Beyond its argument that the present adversary proceeding is actually a core proceeding under 28 U.S.C. § 157(b)(2)(C), Debtor offers few reasons in support of its contention that "A bankruptcy judge in Iowa is preferable to decide Plaintiff's counterclaims to the claims of Defendant, Inc. than an arbitrator in Wisconsin as stated in the franchise agreement." (Pl.'s Mem. at 6). At oral argument, Debtor appealed to the equitable powers of the bankruptcy court, arguing that fairness called for resolution of Debtor's claims in the bankruptcy forum. Debtor also noted that the costs of arbitration may ultimately be born by the debtor's estate.
Fairness, like beauty, is often in the eye of the beholder. Denying enforcement of a freely bargained-for arbitration clause may be considered equally unfair to Defendant. As the parties noted, litigating the breach of contract issue in bankruptcy could lead to an award of punitive damages, providing Debtor with a right not allowed under the arbitration agreement and negotiated away when the contract was executed. The result is that failure to enforce arbitration changes the terms of the contract. The Eighth Circuit has rejected fairness arguments when passing upon the enforceability of arbitration clauses. See, e.g., Matter of Hart Ski Mfg. Co., Inc., 22 B.R. 763, 765 (D.Minn. 1982), aff'd, 711 F.2d 845 (8th Cir. 1983) (enforcing arbitration clause; rejecting argument that doing so could result in financial disadvantage or inconvenience to the debtor). Finally, while a bifurcation of proceedings may or may not be less efficient, this argument cannot overcome the strong policy favoring arbitration. See Dean Witter Reynolds, Inc. v. Byrd, 470 U.S. 213, 217 (1985).
SUMMARY AND CONCLUSION
The Supreme Court has made clear that federal policy under the Federal Arbitration Act mandates enforcement of valid private arbitration agreements. Only when allowing arbitration would undermine an inherent policy of the Bankruptcy Code should arbitration agreements be set aside. Bankruptcy courts have widely endorsed this principle.
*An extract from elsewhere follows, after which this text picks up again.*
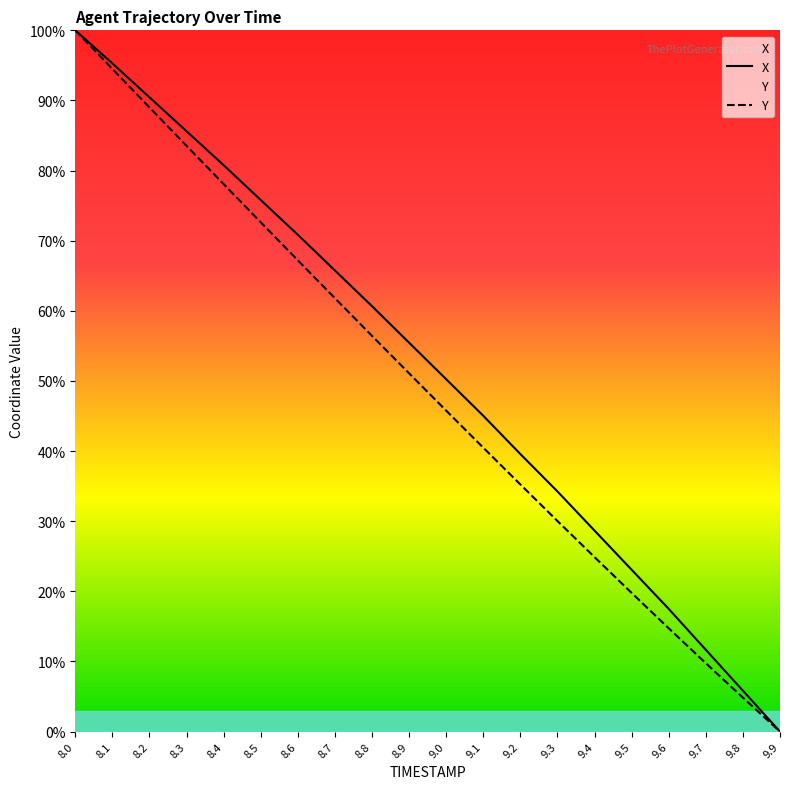

Rank the categories by Y value from lowest to highest.

9.9, 9.8, 9.7, 9.6, 9.5, 9.4, 9.3, 9.2, 9.1, 9.0, 8.9, 8.8, 8.7, 8.6, 8.5, 8.4, 8.3, 8.2, 8.1, 8.0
When exercising discretion in enforcing arbitration agreements, the trend is to compel arbitration in non-core matters. The distinction between core and non-core matters in the arbitration context is different than in the context of 28 U.S.C. § 157(b). In the arbitration context, non-core matters are those that do not involve issues of law unique to bankruptcy or substantive rights created exclusively by the Bankruptcy Code.
The present adversary proceeding does not implicate any substantive bankruptcy rights; it is a breach of contract action. Such matters can be handled competently by arbitrators. Enforcing pre-petition arbitration agreements with respect to non-core matters gives effect to the policies of the Arbitration Act without significantly undermining those of the Bankruptcy Code.
WHEREFORE, Defendant's Motion to Stay Proceedings and Compel Arbitration is GRANTED.
FURTHER, the parties shall submit a joint status report concerning the arbitration proceedings not later than May 31, 2000.
SO ORDERED this 14th day of February, 2000.